Selain menghindari ancaman, hijrah Nabi juga merupakan usaha baginda mewujudkan satu rangkaian kerjasama untuk membangun masyarakat baru di sebuah kota yang lebih aman. Sebagai umat Islam, kita perlu merenung kembali situasi masa itu. Adakah kita telah memainkan peranan yang sepantasnya didalam mempertahankan dan mengembangkan Islam sebaik-baiknya, atau bahkan melemahkan tiang agama tsb dengan melupakan tanggungjawab dan peranan kita sebagai umat Islam? Peristiwa hijrah memberitahukan kepada kita bahwa nasib setiap individu / kaum hanya bisa diubah oleh diri kita sendiri / kaum itu sendiri.

Islam juga tidak suka kepada umatnya yang hanya berdiam diri dan menunggu sesuatu mengubah nasib mereka. Karena itu Allah SWT memberikan ujian kepada hamba2-Nya demi melihat bagaimana mereka menghadapi ujian itu sebagaimana yang telah diberikan kepada Nabi Muhammad SAW dan pengikut-2-nya.

Allah SWT berfirman dalam surah Ar-Ra’ad ayat 11:

لَهُ مُعَقِّبَاتٌ مِّن بَيْنِ يَدَيْهِ وَمِنْ خَلْفِهِ يَحْفَظُونَهُ مِنْ أَمْرِ اللّهِ إِنَّ اللّهَ لاَ يُغَيِّرُ مَا بِقَوْمٍ حَتَّى يُغَيِّرُواْ مَا بِأَنْفُسِهِمْ وَإِذَا أَرَادَ اللّهُ بِقَوْمٍ سُوءاً فَلاَ مَرَدَّ لَهُ وَمَا لَهُم مِّن دُونِهِ مِن وَالٍ

“Bagi manusia ada malaikat-malaikat yang selalu mengikutinya bergiliran, di muka dan di belakangnya, mereka menjaganya atas perintah Allah. Sesungguhnya Allah tidak mengubah keadaan sesuatu kaum sehingga mereka mengubah keadaan yang ada pada diri mereka sendiri. Dan apabila Allah menghendaki keburukan terhadap sesuatu kaum, maka tak ada yang dapat menolaknya; dan sekali-kali tak ada pelindung bagi mereka selain Dia.”

Banyak pelajaran yang dapat diambil dari peristiwa hijrah Nabi Muhammad SAW, salah satunya adalah usaha meninggalkan semua unsur kejelekan yang ada dalam diri setiap manusia kepada nilai-nilai kebaikan seperti yang dituntut oleh Islam melalui konsep “amal ma’aruf nahi munkar“, yaitu melakukan apa yang diperintahkan dan meninggalkan apa yang dilarang oleh Allah SWT. Selain itu, hijrah juga membawa arti meninggalkan suasana kesempitan dan kegelapan menuju satu keadaan yang terang benderang.
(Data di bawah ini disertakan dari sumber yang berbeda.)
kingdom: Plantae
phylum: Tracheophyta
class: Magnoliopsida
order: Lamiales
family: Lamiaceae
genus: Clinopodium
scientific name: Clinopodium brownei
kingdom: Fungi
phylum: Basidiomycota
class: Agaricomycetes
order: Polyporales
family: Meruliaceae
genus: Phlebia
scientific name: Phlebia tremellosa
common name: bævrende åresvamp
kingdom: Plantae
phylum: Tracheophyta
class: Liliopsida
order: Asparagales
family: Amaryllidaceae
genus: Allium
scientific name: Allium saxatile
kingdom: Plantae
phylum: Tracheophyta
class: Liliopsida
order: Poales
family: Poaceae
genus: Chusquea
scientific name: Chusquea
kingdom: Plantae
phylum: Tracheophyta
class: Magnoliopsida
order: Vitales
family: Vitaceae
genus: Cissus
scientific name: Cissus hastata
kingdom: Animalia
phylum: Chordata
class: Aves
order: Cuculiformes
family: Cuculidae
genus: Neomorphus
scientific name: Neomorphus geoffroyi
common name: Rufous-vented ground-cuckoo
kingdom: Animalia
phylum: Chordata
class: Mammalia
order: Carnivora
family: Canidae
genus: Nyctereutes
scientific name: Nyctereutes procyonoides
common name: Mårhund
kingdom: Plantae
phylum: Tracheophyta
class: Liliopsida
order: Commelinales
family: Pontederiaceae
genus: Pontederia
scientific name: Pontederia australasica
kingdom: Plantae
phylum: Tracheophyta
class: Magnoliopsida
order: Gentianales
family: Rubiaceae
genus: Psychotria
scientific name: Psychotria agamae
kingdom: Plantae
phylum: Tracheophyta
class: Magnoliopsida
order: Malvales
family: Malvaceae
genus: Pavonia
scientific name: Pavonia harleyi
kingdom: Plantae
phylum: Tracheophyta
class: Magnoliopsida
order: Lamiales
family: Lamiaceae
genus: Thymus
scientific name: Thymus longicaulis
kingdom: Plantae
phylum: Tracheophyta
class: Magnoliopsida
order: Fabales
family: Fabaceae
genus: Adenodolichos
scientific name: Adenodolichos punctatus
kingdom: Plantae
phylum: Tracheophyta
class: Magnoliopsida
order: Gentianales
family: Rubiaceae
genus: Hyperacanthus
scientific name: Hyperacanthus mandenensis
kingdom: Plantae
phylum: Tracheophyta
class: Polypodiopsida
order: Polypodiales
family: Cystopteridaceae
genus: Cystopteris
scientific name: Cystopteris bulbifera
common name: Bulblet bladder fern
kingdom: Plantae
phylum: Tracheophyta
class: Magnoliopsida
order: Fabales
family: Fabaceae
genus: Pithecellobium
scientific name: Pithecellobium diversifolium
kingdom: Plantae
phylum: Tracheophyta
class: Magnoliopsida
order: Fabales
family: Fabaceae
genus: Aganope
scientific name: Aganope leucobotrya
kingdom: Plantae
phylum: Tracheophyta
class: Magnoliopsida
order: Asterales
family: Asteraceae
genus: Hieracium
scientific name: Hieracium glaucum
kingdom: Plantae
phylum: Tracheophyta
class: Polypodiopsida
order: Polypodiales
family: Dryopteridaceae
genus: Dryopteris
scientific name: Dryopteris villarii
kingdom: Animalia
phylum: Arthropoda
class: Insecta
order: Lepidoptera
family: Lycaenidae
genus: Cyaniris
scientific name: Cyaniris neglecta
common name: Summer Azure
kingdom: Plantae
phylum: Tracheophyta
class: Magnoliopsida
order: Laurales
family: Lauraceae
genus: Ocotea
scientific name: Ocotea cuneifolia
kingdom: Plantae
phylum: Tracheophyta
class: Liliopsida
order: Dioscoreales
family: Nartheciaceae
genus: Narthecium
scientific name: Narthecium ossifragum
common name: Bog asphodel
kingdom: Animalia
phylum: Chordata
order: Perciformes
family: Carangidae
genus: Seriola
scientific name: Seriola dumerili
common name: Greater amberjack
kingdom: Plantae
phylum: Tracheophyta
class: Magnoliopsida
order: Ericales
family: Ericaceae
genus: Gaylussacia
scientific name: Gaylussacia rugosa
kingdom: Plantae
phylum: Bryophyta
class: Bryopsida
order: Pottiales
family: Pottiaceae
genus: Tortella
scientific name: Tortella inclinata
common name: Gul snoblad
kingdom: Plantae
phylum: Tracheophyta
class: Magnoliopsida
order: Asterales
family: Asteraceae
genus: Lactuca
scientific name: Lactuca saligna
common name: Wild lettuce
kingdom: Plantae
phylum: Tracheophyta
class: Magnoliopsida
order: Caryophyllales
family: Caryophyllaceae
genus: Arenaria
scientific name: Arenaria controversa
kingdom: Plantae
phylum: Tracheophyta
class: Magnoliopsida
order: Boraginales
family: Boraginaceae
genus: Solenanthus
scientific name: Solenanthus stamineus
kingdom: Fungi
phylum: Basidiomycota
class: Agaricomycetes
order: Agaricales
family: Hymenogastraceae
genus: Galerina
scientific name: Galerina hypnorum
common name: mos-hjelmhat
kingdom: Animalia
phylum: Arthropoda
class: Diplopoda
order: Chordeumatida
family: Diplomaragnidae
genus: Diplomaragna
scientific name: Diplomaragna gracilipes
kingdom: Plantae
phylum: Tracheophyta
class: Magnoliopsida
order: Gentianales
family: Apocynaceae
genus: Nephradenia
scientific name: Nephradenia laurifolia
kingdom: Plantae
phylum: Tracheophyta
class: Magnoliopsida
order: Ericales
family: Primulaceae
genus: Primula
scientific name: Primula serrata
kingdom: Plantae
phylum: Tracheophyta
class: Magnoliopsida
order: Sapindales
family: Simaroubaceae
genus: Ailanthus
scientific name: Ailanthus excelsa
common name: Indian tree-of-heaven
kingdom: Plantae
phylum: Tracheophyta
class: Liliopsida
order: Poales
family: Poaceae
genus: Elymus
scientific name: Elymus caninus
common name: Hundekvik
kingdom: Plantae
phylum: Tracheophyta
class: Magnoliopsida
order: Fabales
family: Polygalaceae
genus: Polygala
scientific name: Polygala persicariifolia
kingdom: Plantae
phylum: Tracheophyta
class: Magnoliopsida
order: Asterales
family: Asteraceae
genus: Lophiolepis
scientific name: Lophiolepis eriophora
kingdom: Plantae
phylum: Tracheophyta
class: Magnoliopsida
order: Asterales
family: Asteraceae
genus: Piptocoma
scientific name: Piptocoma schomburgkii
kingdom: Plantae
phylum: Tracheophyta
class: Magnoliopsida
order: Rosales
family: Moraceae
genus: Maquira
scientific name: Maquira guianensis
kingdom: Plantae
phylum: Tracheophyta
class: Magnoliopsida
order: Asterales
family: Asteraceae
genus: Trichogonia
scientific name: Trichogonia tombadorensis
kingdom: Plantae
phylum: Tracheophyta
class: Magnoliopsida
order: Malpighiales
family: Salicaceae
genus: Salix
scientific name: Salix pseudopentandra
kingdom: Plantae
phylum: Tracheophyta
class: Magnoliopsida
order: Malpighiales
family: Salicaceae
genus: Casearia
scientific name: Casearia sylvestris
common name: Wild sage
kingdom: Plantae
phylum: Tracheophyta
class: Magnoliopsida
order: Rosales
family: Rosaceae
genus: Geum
Hal ini bisa dikaitkan dengan usaha menambah ilmu pengetahuan dan mempelajari masalah-2 baru yang bermanfaat bukan saja untuk diri sendiri melainkan juga untuk agama, bangsa dan negara.

Hijrah ini manfaatnya amat besar, dengan berusaha meningkatkan ilmu pengetahuan, kita dapat mengubah hidup lebih baik dan selanjutnya menjadi umat Islam yang kuat dan khalifah dimuka bumi. Islam menuntut umatnya berhijrah dari kelemahan kepada kekuatan terutama aspek keimanan, karena keimanan kepada Allah SWT akan melahirkan masyarakat Islam yang kokoh dari aspek ekonomi, politik, sosial, pendidikan dan sebagainya. Hijrah yang seperti ini harus dilakukan dengan sempurna dan sepenuh hati karena hijrah menjanjikan kehidupan yang sempurna dan bahagia di dunia dan akhirat.